Event

"For Lack of a Dictionary": Poetry Reading, Book Signing, and Discussion with Rosalind Morris

Thursday, November 27, 2025 15:00to17:00
Peterson Hall room 108, 3460 rue McTavish, Montreal, QC, H3A 0E6, CA

Synopsis:
In this debut collection, renowned scholar Rosalind Morris spans the lyrical landscapes of personal experience and global political dilemmas. Organized into four distinct sections, each featuring seven poems that vary in style and content, For Lack of a Dictionary reflects the diverse facets of human complexity and the struggle to find a language capable of addressing them.
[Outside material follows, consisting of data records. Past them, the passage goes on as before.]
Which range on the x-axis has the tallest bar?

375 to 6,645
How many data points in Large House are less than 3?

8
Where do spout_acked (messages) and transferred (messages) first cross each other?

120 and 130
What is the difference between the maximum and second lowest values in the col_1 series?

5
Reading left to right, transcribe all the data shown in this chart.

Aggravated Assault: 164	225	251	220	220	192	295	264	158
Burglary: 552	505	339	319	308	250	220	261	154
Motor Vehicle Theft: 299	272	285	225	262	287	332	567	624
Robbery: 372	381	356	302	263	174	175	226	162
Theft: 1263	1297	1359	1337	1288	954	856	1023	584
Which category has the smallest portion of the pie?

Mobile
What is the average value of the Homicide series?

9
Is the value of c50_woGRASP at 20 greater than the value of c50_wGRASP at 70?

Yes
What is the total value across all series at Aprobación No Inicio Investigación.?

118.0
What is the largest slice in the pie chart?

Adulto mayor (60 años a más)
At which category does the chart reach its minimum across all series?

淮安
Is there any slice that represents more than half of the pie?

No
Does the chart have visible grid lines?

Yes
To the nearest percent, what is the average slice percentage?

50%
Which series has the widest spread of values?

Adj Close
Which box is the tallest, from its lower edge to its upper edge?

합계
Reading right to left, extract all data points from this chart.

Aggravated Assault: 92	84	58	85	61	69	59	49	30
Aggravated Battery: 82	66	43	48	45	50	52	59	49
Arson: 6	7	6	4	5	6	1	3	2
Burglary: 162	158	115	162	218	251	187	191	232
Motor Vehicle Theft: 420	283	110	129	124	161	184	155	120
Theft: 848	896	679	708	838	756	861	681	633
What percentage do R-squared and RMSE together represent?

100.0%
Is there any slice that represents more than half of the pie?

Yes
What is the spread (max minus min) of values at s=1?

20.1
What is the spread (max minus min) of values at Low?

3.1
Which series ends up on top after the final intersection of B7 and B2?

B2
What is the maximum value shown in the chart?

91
Beginning with a mythopoetic exploration of the self and progressing through varied voices and forms—from the epistolary and the erotic to the elegiac—the collection navigates the absences and presences that shape our interpersonal connections. From Homer’s Iliad to Hobbes’s Leviathan, and from the intimate letters of the Rosenbergs to the television broadcasts of lunar landings, Morris revisits epic figures of classical literature with a contemporary voice, concluding with poignant reflections on personal loss and the seductive allure of magical thinking in times of grief. In the tradition of Adrienne Rich and Muriel Rukeyser, Morris engages in a dialogue that challenges and enlightens, positioning For Lack of a Dictionary as a profound commentary on the intersections of personal and political realms.

Bio:
Rosalind Morris is Professor of Anthropology at Columbia University. Her most recent publications include Unstable Ground: The Lives, Deaths and Afterlives of Gold in South Africa (Columbia, 2025), the edited memoir of Rafael Sanchez (Reconocimientos: A Memoir of Becoming, Fordham, 2025) and the poetry collection entitled For Lack of a Dictionary (Fordham, 2025). She has written widely on social and cultural theory, art, media and aesthetics. In addition to her own filmmaking (We are Zama Zama, and The Zama Zama Project), both about extraction in South Africa, she has collaborated broadly with artists engaged with questions of extraction, colonialism and landscape (including William Kentridge, Clive van den Berg, and Shazia Sikander).